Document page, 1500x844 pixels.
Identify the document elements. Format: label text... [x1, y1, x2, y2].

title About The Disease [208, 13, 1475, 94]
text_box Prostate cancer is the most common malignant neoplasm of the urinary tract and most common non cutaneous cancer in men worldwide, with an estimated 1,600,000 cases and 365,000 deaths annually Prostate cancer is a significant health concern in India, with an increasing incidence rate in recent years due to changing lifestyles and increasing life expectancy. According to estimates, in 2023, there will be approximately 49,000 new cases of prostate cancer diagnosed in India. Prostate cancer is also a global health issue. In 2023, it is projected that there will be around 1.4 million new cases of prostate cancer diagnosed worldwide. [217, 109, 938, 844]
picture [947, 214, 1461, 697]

**WHAT TO DO:**
Your response must repeat the entries above exactly, in full.

**EXERCISE SOLUTION:**
Document page, 1500x844 pixels.
Identify the document elements. Format: label text... [x1, y1, x2, y2].

title About The Disease [208, 13, 1475, 94]
text_box Prostate cancer is the most common malignant neoplasm of the urinary tract and most common non cutaneous cancer in men worldwide, with an estimated 1,600,000 cases and 365,000 deaths annually Prostate cancer is a significant health concern in India, with an increasing incidence rate in recent years due to changing lifestyles and increasing life expectancy. According to estimates, in 2023, there will be approximately 49,000 new cases of prostate cancer diagnosed in India. Prostate cancer is also a global health issue. In 2023, it is projected that there will be around 1.4 million new cases of prostate cancer diagnosed worldwide. [217, 109, 938, 844]
picture [947, 214, 1461, 697]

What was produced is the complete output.